◆ WHAT THE EXERCISE ASKS ◆
First find the line with "cells demonstrate medium" in the entries below, then set down exactly every line through the line with "medium amount of", that line included.

···

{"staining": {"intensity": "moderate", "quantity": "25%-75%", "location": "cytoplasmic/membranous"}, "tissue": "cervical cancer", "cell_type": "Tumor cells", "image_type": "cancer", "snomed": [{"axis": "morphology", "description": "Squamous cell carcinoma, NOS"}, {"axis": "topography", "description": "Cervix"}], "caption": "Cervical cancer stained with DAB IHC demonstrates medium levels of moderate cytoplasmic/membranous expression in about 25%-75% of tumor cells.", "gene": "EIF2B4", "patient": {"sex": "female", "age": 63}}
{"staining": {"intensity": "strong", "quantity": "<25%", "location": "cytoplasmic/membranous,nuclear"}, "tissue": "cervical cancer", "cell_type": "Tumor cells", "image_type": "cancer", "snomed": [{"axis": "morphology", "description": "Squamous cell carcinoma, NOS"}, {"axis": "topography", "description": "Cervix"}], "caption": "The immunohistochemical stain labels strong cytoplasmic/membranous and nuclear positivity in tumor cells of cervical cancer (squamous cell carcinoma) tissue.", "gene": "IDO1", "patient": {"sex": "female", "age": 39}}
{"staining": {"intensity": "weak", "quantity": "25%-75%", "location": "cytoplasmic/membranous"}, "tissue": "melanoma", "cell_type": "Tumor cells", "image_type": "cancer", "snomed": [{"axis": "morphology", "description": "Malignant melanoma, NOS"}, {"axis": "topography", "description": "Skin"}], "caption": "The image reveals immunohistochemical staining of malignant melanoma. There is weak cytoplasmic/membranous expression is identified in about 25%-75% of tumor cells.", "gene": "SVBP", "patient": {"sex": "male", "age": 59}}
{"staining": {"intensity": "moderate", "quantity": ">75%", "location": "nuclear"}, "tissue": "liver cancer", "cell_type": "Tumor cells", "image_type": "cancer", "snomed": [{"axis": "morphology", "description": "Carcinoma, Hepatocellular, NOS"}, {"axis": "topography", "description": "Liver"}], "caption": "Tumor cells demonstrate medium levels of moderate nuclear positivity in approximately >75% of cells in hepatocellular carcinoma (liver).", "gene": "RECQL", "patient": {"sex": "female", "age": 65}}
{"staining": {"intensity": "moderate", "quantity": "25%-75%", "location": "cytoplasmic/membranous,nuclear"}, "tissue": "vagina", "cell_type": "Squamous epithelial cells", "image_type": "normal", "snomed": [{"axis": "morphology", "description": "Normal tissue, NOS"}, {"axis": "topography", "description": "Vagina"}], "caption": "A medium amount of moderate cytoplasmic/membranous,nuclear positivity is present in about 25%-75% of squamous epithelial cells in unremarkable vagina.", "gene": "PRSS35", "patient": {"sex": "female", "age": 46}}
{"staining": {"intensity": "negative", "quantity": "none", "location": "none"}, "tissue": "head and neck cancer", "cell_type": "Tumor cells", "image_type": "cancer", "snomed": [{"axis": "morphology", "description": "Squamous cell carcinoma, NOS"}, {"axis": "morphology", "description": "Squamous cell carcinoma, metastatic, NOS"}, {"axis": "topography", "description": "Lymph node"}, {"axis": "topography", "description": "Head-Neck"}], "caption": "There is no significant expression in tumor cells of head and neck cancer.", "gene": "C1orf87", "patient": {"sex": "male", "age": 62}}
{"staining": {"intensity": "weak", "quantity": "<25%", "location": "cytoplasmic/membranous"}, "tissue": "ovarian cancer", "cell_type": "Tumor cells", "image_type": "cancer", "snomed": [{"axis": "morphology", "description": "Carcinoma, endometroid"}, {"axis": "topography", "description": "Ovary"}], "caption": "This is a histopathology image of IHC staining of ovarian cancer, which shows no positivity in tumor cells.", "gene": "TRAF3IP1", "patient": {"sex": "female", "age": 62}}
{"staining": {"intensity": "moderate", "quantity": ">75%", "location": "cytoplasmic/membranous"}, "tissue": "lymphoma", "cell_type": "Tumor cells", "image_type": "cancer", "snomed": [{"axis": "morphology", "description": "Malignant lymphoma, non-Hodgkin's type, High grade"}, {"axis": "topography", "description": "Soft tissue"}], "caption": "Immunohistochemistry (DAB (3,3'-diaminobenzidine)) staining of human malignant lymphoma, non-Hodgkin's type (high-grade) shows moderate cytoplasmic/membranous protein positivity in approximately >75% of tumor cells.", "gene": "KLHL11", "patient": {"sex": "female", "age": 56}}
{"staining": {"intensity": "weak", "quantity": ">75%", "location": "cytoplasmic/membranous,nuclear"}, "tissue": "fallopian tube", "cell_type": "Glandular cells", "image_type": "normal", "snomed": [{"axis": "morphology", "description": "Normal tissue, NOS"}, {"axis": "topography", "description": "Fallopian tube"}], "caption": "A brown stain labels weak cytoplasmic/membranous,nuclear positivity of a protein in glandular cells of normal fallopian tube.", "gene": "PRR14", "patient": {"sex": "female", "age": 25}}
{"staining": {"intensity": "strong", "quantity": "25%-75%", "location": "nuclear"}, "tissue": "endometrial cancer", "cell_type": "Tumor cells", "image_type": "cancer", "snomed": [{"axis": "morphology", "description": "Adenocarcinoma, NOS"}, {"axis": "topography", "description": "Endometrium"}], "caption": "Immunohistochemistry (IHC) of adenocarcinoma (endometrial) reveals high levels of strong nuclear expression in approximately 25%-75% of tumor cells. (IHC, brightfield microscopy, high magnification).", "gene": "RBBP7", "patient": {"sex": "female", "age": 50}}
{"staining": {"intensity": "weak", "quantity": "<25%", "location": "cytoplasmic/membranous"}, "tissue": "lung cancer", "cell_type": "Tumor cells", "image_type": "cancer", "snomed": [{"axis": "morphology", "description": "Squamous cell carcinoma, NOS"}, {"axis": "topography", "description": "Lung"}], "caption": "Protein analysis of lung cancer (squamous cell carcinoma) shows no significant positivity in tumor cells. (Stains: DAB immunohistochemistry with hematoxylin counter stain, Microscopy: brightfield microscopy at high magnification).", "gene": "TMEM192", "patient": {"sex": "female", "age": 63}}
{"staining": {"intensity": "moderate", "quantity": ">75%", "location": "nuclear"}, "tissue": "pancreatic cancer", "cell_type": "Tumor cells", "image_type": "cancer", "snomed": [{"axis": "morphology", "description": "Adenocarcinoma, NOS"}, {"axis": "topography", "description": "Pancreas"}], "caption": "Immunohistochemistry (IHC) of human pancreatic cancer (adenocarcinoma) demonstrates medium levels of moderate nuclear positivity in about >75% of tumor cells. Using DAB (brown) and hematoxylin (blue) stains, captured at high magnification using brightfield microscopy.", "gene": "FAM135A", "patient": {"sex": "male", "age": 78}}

···

◆ ANSWER FOR THIS EXERCISE ◆
{"staining": {"intensity": "moderate", "quantity": ">75%", "location": "nuclear"}, "tissue": "liver cancer", "cell_type": "Tumor cells", "image_type": "cancer", "snomed": [{"axis": "morphology", "description": "Carcinoma, Hepatocellular, NOS"}, {"axis": "topography", "description": "Liver"}], "caption": "Tumor cells demonstrate medium levels of moderate nuclear positivity in approximately >75% of cells in hepatocellular carcinoma (liver).", "gene": "RECQL", "patient": {"sex": "female", "age": 65}}
{"staining": {"intensity": "moderate", "quantity": "25%-75%", "location": "cytoplasmic/membranous,nuclear"}, "tissue": "vagina", "cell_type": "Squamous epithelial cells", "image_type": "normal", "snomed": [{"axis": "morphology", "description": "Normal tissue, NOS"}, {"axis": "topography", "description": "Vagina"}], "caption": "A medium amount of moderate cytoplasmic/membranous,nuclear positivity is present in about 25%-75% of squamous epithelial cells in unremarkable vagina.", "gene": "PRSS35", "patient": {"sex": "female", "age": 46}}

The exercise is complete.